INFORMATION SUPPLIED ->

-.-.-

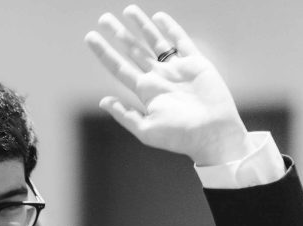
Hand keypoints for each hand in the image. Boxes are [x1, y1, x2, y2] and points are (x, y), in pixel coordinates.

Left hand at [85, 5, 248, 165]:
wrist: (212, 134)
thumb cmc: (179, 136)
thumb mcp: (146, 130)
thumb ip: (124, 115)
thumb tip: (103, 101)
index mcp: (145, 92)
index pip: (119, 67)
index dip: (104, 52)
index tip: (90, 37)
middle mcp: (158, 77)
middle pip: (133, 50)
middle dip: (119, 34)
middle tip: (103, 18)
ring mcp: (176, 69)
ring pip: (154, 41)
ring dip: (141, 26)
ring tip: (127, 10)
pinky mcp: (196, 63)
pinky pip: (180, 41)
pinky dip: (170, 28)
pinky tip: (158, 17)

-.-.-

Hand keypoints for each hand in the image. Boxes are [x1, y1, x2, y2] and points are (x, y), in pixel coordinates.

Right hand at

-.-.-

TASK DETAILS ->
Beginning with the line above that contains "index pip: (119, 67)", copy each line exactly up to and including the line that contains "pinky tip: (158, 17)", and go no further.

ANSWER SECTION ->
index pip: (119, 67)
index dip: (104, 52)
index tip: (90, 37)
middle mcp: (158, 77)
middle pip: (133, 50)
middle dip: (119, 34)
middle tip: (103, 18)
ring mcp: (176, 69)
ring pip: (154, 41)
ring dip: (141, 26)
ring tip: (127, 10)
pinky mcp: (196, 63)
pinky pip: (180, 41)
pinky dip: (170, 28)
pinky tip: (158, 17)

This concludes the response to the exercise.